Almost always, when trying to parse HTML, Regex
is not the answer. Regex
is, as its name suggestions, for parsing regular text. HTML is not regular text.
Have a read of this answer:
RegEx match open tags except XHTML self-contained tags
Instead you are so much better off using a tool that is designed for working with HTML. I'd suggest using "HtmlAgilityPack" (which you can NuGet by that name).

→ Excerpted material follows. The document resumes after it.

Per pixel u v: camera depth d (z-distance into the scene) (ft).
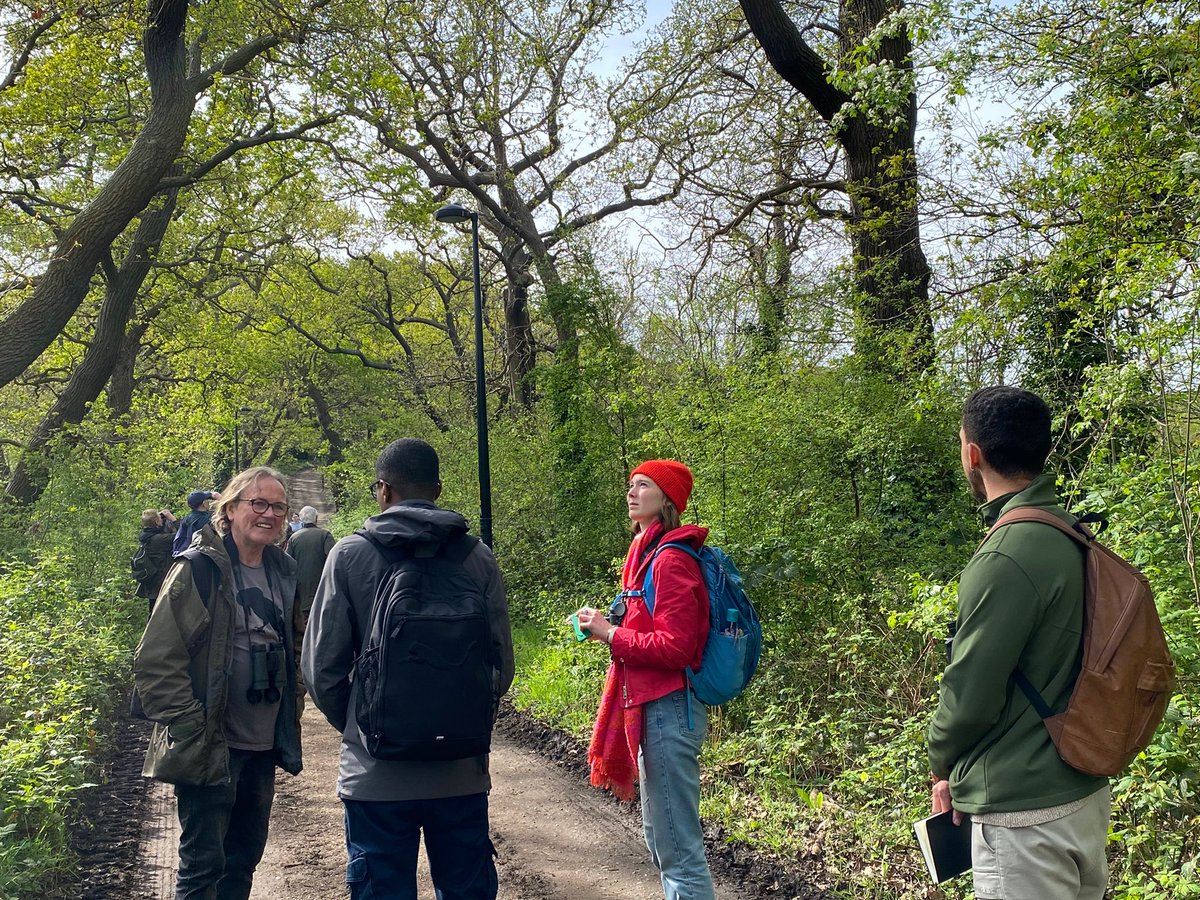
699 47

Here's how you could make it work.
First I'm going to create a simple function to anonymize text:
Func<string, string> anonymize =
t => new String(
t
.ToCharArray()
.Select(x =>
Char.IsSeparator(x)
? x
: (Char.IsUpper(x) ? 'X' : 'x'))
.ToArray());
Now I can use HtmlAgilityPack to do all of the rest of the heavy lifting:
var html = new HtmlAgilityPack.HtmlDocument();
html.LoadHtml(@"<html>
<!-- comments here -->
<body>
<p>Some random text</p>
</body>
</html>");
var textNodes =
html
.DocumentNode
.Descendants()
.OfType<HtmlAgilityPack.HtmlTextNode>()
.Where(x => !String.IsNullOrWhiteSpace(x.Text))
.ToArray();
foreach (var textNode in textNodes)
{
textNode.Text = anonymize(textNode.Text);
}
var output = html.DocumentNode.OuterHtml;
The output I get is:
<html>
<!-- comments here -->
<body>
<p>Xxxx xxxxxx xxxx</p>
</body>
</html>